--- START ---

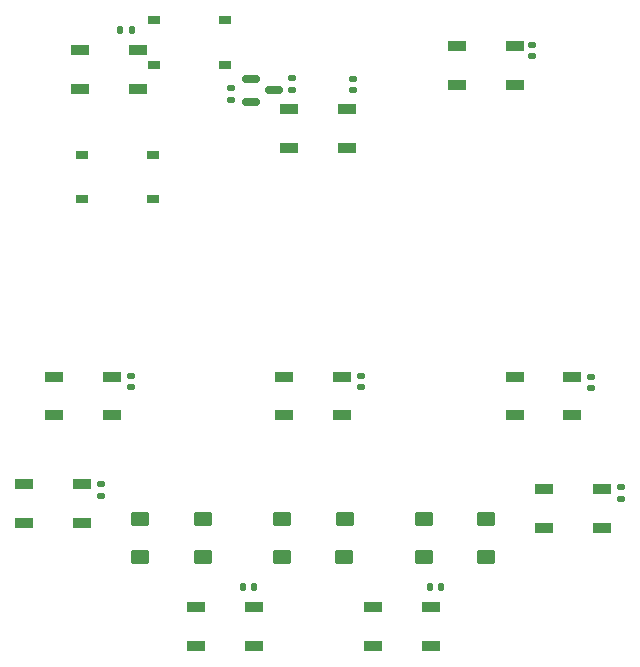
<source format=gbr>
%TF.GenerationSoftware,KiCad,Pcbnew,(7.0.0-0)*%
%TF.CreationDate,2023-04-23T02:23:08-05:00*%
%TF.ProjectId,RP2040_minimal,52503230-3430-45f6-9d69-6e696d616c2e,REV1*%
%TF.SameCoordinates,Original*%
%TF.FileFunction,Paste,Bot*%
%TF.FilePolarity,Positive*%
%FSLAX46Y46*%
G04 Gerber Fmt 4.6, Leading zero omitted, Abs format (unit mm)*
G04 Created by KiCad (PCBNEW (7.0.0-0)) date 2023-04-23 02:23:08*
%MOMM*%
%LPD*%
G01*
G04 APERTURE LIST*
G04 Aperture macros list*
%AMRoundRect*
0 Rectangle with rounded corners*
0 $1 Rounding radius*
0 $2 $3 $4 $5 $6 $7 $8 $9 X,Y pos of 4 corners*
0 Add a 4 corners polygon primitive as box body*
4,1,4,$2,$3,$4,$5,$6,$7,$8,$9,$2,$3,0*
0 Add four circle primitives for the rounded corners*
1,1,$1+$1,$2,$3*
1,1,$1+$1,$4,$5*
1,1,$1+$1,$6,$7*
1,1,$1+$1,$8,$9*
0 Add four rect primitives between the rounded corners*
20,1,$1+$1,$2,$3,$4,$5,0*
20,1,$1+$1,$4,$5,$6,$7,0*
20,1,$1+$1,$6,$7,$8,$9,0*
20,1,$1+$1,$8,$9,$2,$3,0*%
G04 Aperture macros list end*
%ADD10RoundRect,0.300000X0.500000X0.300000X-0.500000X0.300000X-0.500000X-0.300000X0.500000X-0.300000X0*%
%ADD11R,1.500000X0.900000*%
%ADD12R,1.000000X0.750000*%
%ADD13RoundRect,0.140000X-0.170000X0.140000X-0.170000X-0.140000X0.170000X-0.140000X0.170000X0.140000X0*%
%ADD14RoundRect,0.135000X-0.185000X0.135000X-0.185000X-0.135000X0.185000X-0.135000X0.185000X0.135000X0*%
%ADD15RoundRect,0.140000X0.140000X0.170000X-0.140000X0.170000X-0.140000X-0.170000X0.140000X-0.170000X0*%
%ADD16RoundRect,0.140000X0.170000X-0.140000X0.170000X0.140000X-0.170000X0.140000X-0.170000X-0.140000X0*%
%ADD17RoundRect,0.135000X0.185000X-0.135000X0.185000X0.135000X-0.185000X0.135000X-0.185000X-0.135000X0*%
%ADD18RoundRect,0.150000X-0.587500X-0.150000X0.587500X-0.150000X0.587500X0.150000X-0.587500X0.150000X0*%
%ADD19RoundRect,0.140000X-0.140000X-0.170000X0.140000X-0.170000X0.140000X0.170000X-0.140000X0.170000X0*%
G04 APERTURE END LIST*
D10*
%TO.C,SW4*%
X14650000Y-17400000D03*
X9375000Y-17400000D03*
X14625000Y-20600000D03*
X9375000Y-20600000D03*
%TD*%
D11*
%TO.C,D10*%
X-14819999Y22319999D03*
X-14819999Y19019999D03*
X-19719999Y19019999D03*
X-19719999Y22319999D03*
%TD*%
D12*
%TO.C,SW1*%
X-7439999Y24799999D03*
X-13439999Y24799999D03*
X-7439999Y21049999D03*
X-13439999Y21049999D03*
%TD*%
D13*
%TO.C,C33*%
X-18000000Y-14470000D03*
X-18000000Y-15430000D03*
%TD*%
D14*
%TO.C,R8*%
X-6932500Y19100000D03*
X-6932500Y18080000D03*
%TD*%
D15*
%TO.C,C34*%
X-15370000Y23970000D03*
X-16330000Y23970000D03*
%TD*%
D10*
%TO.C,SW3*%
X-9350000Y-17400000D03*
X-14625000Y-17400000D03*
X-9375000Y-20600000D03*
X-14625000Y-20600000D03*
%TD*%
D13*
%TO.C,C27*%
X23520000Y-5350000D03*
X23520000Y-6310000D03*
%TD*%
D11*
%TO.C,D1*%
X-17049999Y-5349999D03*
X-17049999Y-8649999D03*
X-21949999Y-8649999D03*
X-21949999Y-5349999D03*
%TD*%
D13*
%TO.C,C25*%
X-15450000Y-5320000D03*
X-15450000Y-6280000D03*
%TD*%
%TO.C,C29*%
X18560000Y22750000D03*
X18560000Y21790000D03*
%TD*%
%TO.C,C26*%
X4030000Y-5290000D03*
X4030000Y-6250000D03*
%TD*%
D15*
%TO.C,C32*%
X-5010000Y-23170000D03*
X-5970000Y-23170000D03*
%TD*%
D11*
%TO.C,D3*%
X21949999Y-5349999D03*
X21949999Y-8649999D03*
X17049999Y-8649999D03*
X17049999Y-5349999D03*
%TD*%
D12*
%TO.C,SW2*%
X-13569999Y13429999D03*
X-19569999Y13429999D03*
X-13569999Y9679999D03*
X-19569999Y9679999D03*
%TD*%
D11*
%TO.C,D2*%
X2449999Y-5349999D03*
X2449999Y-8649999D03*
X-2449999Y-8649999D03*
X-2449999Y-5349999D03*
%TD*%
D13*
%TO.C,C30*%
X26045000Y-14745000D03*
X26045000Y-15705000D03*
%TD*%
D10*
%TO.C,SW5*%
X2650000Y-17400000D03*
X-2625000Y-17400000D03*
X2625000Y-20600000D03*
X-2625000Y-20600000D03*
%TD*%
D11*
%TO.C,D4*%
X2879999Y17259999D03*
X2879999Y13959999D03*
X-2019999Y13959999D03*
X-2019999Y17259999D03*
%TD*%
D16*
%TO.C,C28*%
X3360000Y18920000D03*
X3360000Y19880000D03*
%TD*%
D17*
%TO.C,R9*%
X-1805000Y18895000D03*
X-1805000Y19915000D03*
%TD*%
D11*
%TO.C,D8*%
X-5049999Y-24849999D03*
X-5049999Y-28149999D03*
X-9949999Y-28149999D03*
X-9949999Y-24849999D03*
%TD*%
%TO.C,D9*%
X-19579999Y-14449999D03*
X-19579999Y-17749999D03*
X-24479999Y-17749999D03*
X-24479999Y-14449999D03*
%TD*%
D18*
%TO.C,Q1*%
X-5230000Y17930000D03*
X-5230000Y19830000D03*
X-3355000Y18880000D03*
%TD*%
D11*
%TO.C,D6*%
X24474999Y-14854999D03*
X24474999Y-18154999D03*
X19574999Y-18154999D03*
X19574999Y-14854999D03*
%TD*%
%TO.C,D7*%
X9949999Y-24849999D03*
X9949999Y-28149999D03*
X5049999Y-28149999D03*
X5049999Y-24849999D03*
%TD*%
%TO.C,D5*%
X17059999Y22629999D03*
X17059999Y19329999D03*
X12159999Y19329999D03*
X12159999Y22629999D03*
%TD*%
D19*
%TO.C,C31*%
X9890000Y-23200000D03*
X10850000Y-23200000D03*
%TD*%
M02*

</source>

--- END ---

### Job
Reproduce exactly the lines running from the one with "X-5230000Y19830000D03*" to the last line of the listing above. Add nothing else.

### Solution to this exercise
X-5230000Y19830000D03*
X-3355000Y18880000D03*
%TD*%
D11*
%TO.C,D6*%
X24474999Y-14854999D03*
X24474999Y-18154999D03*
X19574999Y-18154999D03*
X19574999Y-14854999D03*
%TD*%
%TO.C,D7*%
X9949999Y-24849999D03*
X9949999Y-28149999D03*
X5049999Y-28149999D03*
X5049999Y-24849999D03*
%TD*%
%TO.C,D5*%
X17059999Y22629999D03*
X17059999Y19329999D03*
X12159999Y19329999D03*
X12159999Y22629999D03*
%TD*%
D19*
%TO.C,C31*%
X9890000Y-23200000D03*
X10850000Y-23200000D03*
%TD*%
M02*

</source>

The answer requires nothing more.